Under controlled conditions in the lab, a female pseudoobscura from an area where persimilis flies are not found will mate with a persimilis male, even though he sings, dances, and smells funny. Her hybrid offspring will be a mixed success: the males sterile; the females fertile. By contrast, a pseudoobscura female from any area where these kinds of matings might actually occur is not the least bit interested in allowing a persimilis to mate: If she's from an area where her ancestors had the opportunity to accept this kind of pairing, the cues that the persimilis proffers are a powerful deterrent.
This is reinforcement, the concept Noor was testing for. There is a factor—mating selectivity—that keeps the two species moving apart, even though they are still genetically similar enough to produce viable offspring. The selectivity isn't something the pseudoobscura females think about, but it has been incorporated into their behavior genes by the subtle accumulation of reduced odds of reproductive success. Where the two species might have been able to interbreed, countless generations of trial-and-error matings created untold numbers of sterile male hybrids. And those, in turn, have slightly reduced the odds of success for pseudoobscura females who are willing to cross species boundaries. The ones who tried it had fewer offspring in the aggregate than the females who stuck to their kind, and so the entire population, slowly and inexorably, shifted toward pickiness. "Sterility is the ultimate barrier to blending species," Noor says, adding a booming laugh all out of proportion to his slim, wiry body.
This part of Noor's dissertation work was published in Nature, and immediately set him on the fast track. "This is pretty classical work," says Allen Orr, the Shirley Cox Kearns Professor of biology at the University of Rochester, who also received the Darwin-Wallace Medal in February. "Now it pays for them to stop mating with everyone because it produces sterile hybrids," says Orr, who shared both his undergraduate and graduate mentors with Noor. The behavioral barrier between them enables their genes to adapt on separate trajectories, just as if they were on separate islands.

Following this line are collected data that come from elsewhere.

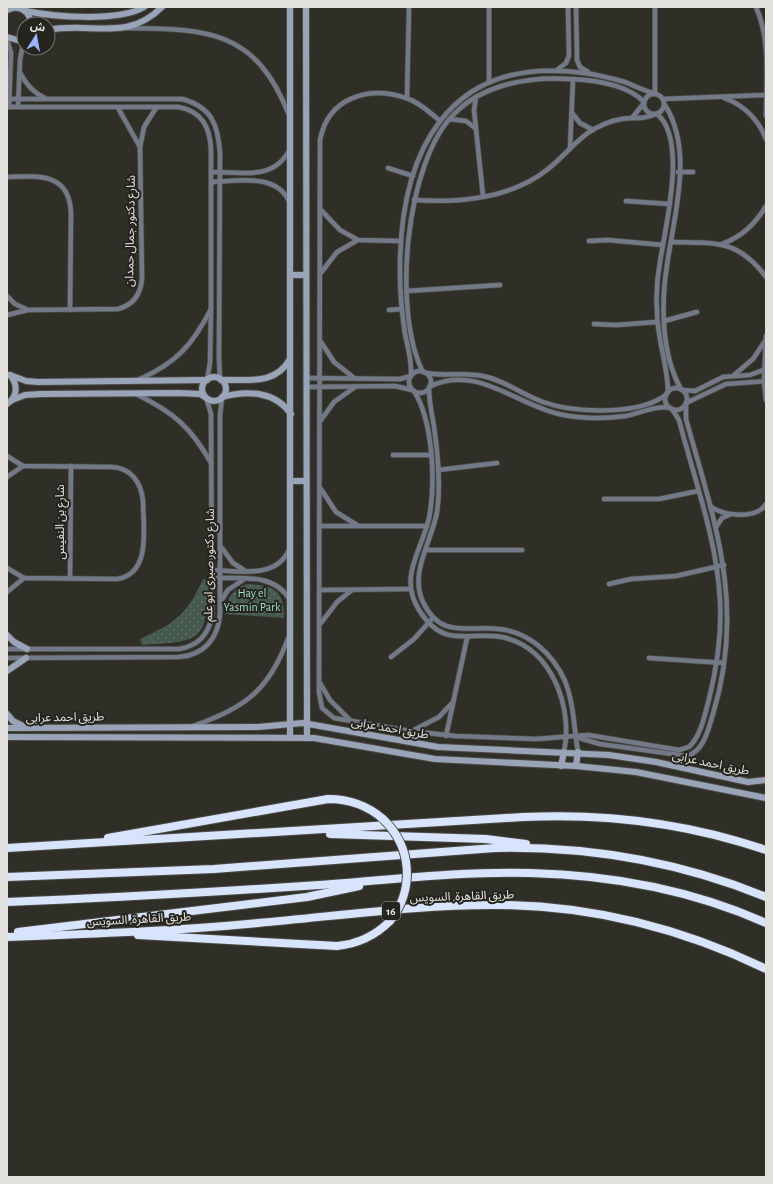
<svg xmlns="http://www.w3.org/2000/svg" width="773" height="1184" viewBox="0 0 773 1184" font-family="'Alegreya Sans','Noto Sans Arabic',sans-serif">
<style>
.park{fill:url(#park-dots)}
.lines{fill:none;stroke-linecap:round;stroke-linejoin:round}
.street-casing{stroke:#4b4a44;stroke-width:6}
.secondary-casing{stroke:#4b4a44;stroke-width:8}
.highway-casing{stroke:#4b4a44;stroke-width:10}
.street{stroke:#737986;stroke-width:4.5}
.secondary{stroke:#9aa4b8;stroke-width:6}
.highway{stroke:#d7e4fc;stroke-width:8}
.highway-bridge-casing{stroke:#4b4a44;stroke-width:10;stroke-linecap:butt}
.highway-bridge{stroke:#d7e4fc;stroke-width:8}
.labels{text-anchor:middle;stroke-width:4;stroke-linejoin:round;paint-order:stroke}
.shield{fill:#25241e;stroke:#a9a8a3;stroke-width:1}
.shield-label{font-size:11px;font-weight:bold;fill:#e1e0dc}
.street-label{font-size:12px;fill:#e1e0dc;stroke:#25241e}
.park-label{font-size:12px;fill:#9fdec2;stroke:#25241e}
</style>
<defs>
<pattern id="park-dots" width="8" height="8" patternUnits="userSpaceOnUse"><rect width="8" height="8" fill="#45594f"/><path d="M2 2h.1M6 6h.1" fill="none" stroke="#607168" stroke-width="1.8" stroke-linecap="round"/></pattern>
</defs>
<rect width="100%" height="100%" fill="#2f2e27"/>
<!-- park -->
<g class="park">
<path d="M203,579L209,580C206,643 202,641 142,645L140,639C175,623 187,615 203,579Z"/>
<path d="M247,584C274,585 284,590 284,618L225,614C227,598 232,590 247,584Z"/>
</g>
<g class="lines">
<defs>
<g id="street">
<polyline points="489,7 489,82"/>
<polyline points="576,7 577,60 580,67 588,72"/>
<polyline points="655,7 655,93"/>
<path d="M756,7C771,40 766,81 766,116"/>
<path d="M126,28C208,29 256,30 289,115"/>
<polyline points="7,39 11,53 9,107"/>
<polyline points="557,70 566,63 569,56 568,7"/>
<path d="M20,73C26,84 33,93 45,98"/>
<circle cx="654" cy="104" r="10"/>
<polyline points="476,97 474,110 483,196"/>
<polyline points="407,98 409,7"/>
<path d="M724,98C744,105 758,119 766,139"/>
<path d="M7,99H182C212,107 218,125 220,153L219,358L220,379"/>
<polyline points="663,99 766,95"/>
<path d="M665,105C694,151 674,215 667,265C661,304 661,354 681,389"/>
<path d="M7,107H178C202,111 210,127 211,150V308L210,363L207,380"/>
<polyline points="18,107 20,60 24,39"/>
<polyline points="118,108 140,147"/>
<polyline points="572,113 580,123 593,130"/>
<path d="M657,114C688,139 665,228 660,262C657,278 656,295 657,311C657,339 668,366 668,392"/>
<polyline points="632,118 644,103"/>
<polyline points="449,119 466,121 475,128"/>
<path d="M439,120C429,112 419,102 406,98C368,85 328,98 320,140L319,692L322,708L334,718L410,731L455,736L536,739L588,735L679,750L689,747C701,736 705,714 709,699C717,667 722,633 720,600C717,540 694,478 679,420L672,409"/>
<polyline points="570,149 573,79"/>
<polyline points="388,168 413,176"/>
<path d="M211,172C242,172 274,181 290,149"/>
<polyline points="678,172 693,172"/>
<path d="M7,177C38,176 70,172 71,214L70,310"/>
<path d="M211,182C237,181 276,173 289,201"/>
<path d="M414,200C459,203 512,198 548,169C564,157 576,139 594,129C605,123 619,118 632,118C641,118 647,118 656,114"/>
<polyline points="626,201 670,204"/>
<polyline points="320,209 340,230 358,240 401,241"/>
<polyline points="589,241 608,240 663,245"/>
<path d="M671,242C714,243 738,239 766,277"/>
<path d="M722,244C743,236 755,224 766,206"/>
<polyline points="320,274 337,252 358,240"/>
<polyline points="406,291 500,285"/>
<polyline points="7,296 15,304 26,309"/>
<polyline points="389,310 402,309"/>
<path d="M7,315L28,310L118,309C133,305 141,294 142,278L140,147L144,127L156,108"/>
<polyline points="664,321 697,312"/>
<polyline points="594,324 616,325 657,322"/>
<polyline points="766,336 764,381 766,400"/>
<polyline points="321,342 334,362 353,377"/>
<circle cx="420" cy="382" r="11"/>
<path d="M423,372C392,312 405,161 455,113C484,84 531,76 570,79C594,80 627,84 644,102"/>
<path d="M426,373C446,377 467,371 487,377C507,382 523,395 543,402C574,413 640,416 667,394"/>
<polyline points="734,375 753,359 765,341"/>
<path d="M411,376C412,361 408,348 405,334C402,314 400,294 400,274C399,154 446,54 584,73C598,75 611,78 625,82C634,86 643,90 653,93"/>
<polyline points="306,378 400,379 411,376"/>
<path d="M138,380C176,363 192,346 211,309"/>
<polyline points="306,387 395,386 412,390"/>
<path d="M429,387C475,363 517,405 559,414C581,419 604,419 626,416C641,413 656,405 671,408"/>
<path d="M429,388C429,402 432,414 434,427C438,454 441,484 437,512C432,541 409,573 423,602C441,640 469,625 499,629C529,632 553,654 565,681C574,704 574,729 578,752"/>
<circle cx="676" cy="399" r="11"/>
<polyline points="682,390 695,391 723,377 750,375 766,369"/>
<path d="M414,391C433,421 436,483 429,518C422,550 398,577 419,610C445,652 471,629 506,638C553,650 573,709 564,752"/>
<path d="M136,394C173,412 191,427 211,463"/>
<polyline points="686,403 726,384 766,381"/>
<polyline points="321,420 334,402 355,387"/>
<polyline points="393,455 430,455"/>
<path d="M7,456L23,466L112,467C131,468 141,482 143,501C143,526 152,574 117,579L24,578L7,568"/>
<polyline points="438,470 497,463"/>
<polyline points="7,477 23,466"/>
<polyline points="321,489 336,512 357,525"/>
<polyline points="604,499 659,499 698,491"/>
<path d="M710,506C723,516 756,520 766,504"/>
<polyline points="320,526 427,526"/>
<polyline points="716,527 722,518 731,514"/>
<polyline points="222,548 233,563 244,570"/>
<polyline points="427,550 522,550"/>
<path d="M212,570C238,571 276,579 289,550"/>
<polyline points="70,578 71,466"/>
<path d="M212,578C239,579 274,572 290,600"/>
<polyline points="609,584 631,579 676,576 724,565"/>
<polyline points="320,590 411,589"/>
<polyline points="7,592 24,578"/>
<polyline points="221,601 228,590 243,580"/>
<polyline points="321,623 337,602 352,590"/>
<path d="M7,649H179C198,646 209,634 212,615L211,414L206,397"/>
<polyline points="391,657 414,639 431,620"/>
<path d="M7,658L179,657C204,655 218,639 220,614V415L222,398"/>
<polyline points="649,658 724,663"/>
<polyline points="320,683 330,700 351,721"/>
<path d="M193,726C246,708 270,689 289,636"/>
<polyline points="412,731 439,717 453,702"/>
<polyline points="446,736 467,638"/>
<path d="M576,737L600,744L687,756C704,751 708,730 713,714C746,606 715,523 686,419V404"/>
</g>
<g id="secondary">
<polyline points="290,7 290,738"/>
<polyline points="306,7 307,738"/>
<path d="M7,10C19,4 30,11 31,24"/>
<path d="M26,11C54,17 119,22 144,7"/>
<path d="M48,30C91,21 126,43 162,7"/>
<polyline points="7,37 17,40 24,37"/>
<polyline points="291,275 306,275"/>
<polyline points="10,375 26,381 38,382 207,380"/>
<circle cx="214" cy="389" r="12"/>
<path d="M221,380C247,379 275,386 290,359"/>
<path d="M222,397C247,390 275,391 291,414"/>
<polyline points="12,400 25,395 41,394 179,393 200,394 205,397"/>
<path d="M7,404C18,397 18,384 10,375"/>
<polyline points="291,481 306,481"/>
<polyline points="7,635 14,642 27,649"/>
<polyline points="7,671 26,658"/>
<polyline points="7,714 13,721 25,727"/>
<polyline points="7,728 258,727 303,723 438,747 609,755 656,762 748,782 766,780"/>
<polyline points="7,737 314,738 435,759 576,766 636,772 766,798"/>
<polyline points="561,766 564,752"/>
<polyline points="576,766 578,752"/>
</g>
<g id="highway">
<polyline points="330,834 486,839 526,844"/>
<path d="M108,838L328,799C349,799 367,805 383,819"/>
<path d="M7,848L523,817C606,813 687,823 766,850"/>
<path d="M7,877L214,869L495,848C588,846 680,862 766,897"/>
<path d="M7,902C111,898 215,892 319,885C389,880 460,871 530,873C611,875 692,890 766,923"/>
<polyline points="18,932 307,897 359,886"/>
<path d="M138,935L337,946C358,944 375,936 390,921"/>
<path d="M7,937C91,934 175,931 258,923C339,916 420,904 501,905C593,906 683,929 766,969"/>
</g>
</defs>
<!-- street casing -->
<use href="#street" class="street-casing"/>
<!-- secondary casing -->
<use href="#secondary" class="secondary-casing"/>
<!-- highway casing -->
<use href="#highway" class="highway-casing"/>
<!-- street -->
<use href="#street" class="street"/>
<!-- secondary -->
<use href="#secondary" class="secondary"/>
<!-- highway -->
<use href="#highway" class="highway"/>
<defs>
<path id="highway-bridge" d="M383,819C412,847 415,889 390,921"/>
</defs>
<!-- highway-bridge casing -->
<use href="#highway-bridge" class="highway-bridge-casing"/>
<!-- highway-bridge -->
<use href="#highway-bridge" class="highway-bridge"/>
</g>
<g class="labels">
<!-- shield labels -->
<rect class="shield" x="382" y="902" width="18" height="18" rx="3"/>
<g class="shield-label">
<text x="391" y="915">16</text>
</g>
<!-- street labels -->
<g class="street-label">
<text transform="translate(130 231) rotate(-89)" y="4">شارع دكتور جمال حمدان</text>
<text transform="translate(60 522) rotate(-90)" y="4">شارع بن النفيس</text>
<text transform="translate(209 565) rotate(-89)" y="4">شارع دكتور صبرى ابو علم</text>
<text transform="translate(65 717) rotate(-1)" y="4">طريق احمد عرابى</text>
<text transform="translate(390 728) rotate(10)" y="4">طريق احمد عرابى</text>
<text transform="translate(711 763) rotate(12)" y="4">طريق احمد عرابى</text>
<text transform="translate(462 896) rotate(-2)" y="4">طريق القاهرة, السويس</text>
<text transform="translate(139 919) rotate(-3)" y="4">طريق القاهرة, السويس</text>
</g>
<!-- park labels -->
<g class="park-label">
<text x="252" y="597">Hay el<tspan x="252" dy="14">Yasmin Park</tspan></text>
</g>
</g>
<!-- border -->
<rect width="773" height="1184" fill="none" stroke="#e1e0dc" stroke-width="16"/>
<!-- north arrow -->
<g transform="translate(36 36) rotate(11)"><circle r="19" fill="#25241e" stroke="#706f6a"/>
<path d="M0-3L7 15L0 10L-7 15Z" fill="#9ab5fd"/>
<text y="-6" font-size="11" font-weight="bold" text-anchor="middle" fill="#e1e0dc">ش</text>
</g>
</svg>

In addition to conceiving of geologic time, this is perhaps the hardest part of getting one's mind around evolution. There isn't a flash and boom that makes one species into two; it's a subtle, interminable process. "It takes hundreds, thousands, maybe tens of thousands of generations for speciation to happen," says Greg Wray Ph.D. '87, professor of biology and director of the center for evolutionary genomics in the Duke Institute for Genome Sciences & Policy. "So how do you study that?"
So far, a big part of the answer has been fruit flies. They multiply geometrically, producing a new generation every three weeks, and can live by the tens of thousands in a space the size of a suburban walk-in closet. Thanks to Noor and a few others, complete genetic sequences for a dozen different species of flies are now just a mouse click away. Starting with Morgan, biologists have learned how to make genetic mutations at will by exposing flies to toxic gases and radiation, resulting in flies without eyes, flies with legs on their heads, and myriad other perversions. Thousands of dissertations have sacrificed millions of flies. And nobody has ever complained.
In the fly room on the fourth floor of Duke's gleaming new French Family Science Center, a single one-inch-diameter glass tube with a teaspoon of yeasty glop at the bottom can sustain fifty adult flies. The tube is in a carefully labeled rack with fifty more tubes on a shelf with a dozen racks, on a wall with twenty-five shelves. There are something like 50,000 flies over graduate student Audrey Chang's shoulder as she sits down to one of a dozen microscopes to sort flies. Through the doors, a room chilled to 64 degrees holds at least another 50,000 flies that do everything a bit slower, including dying. In a bank of freezers lining a nearby hallway, another 50,000 lie in permanent repose.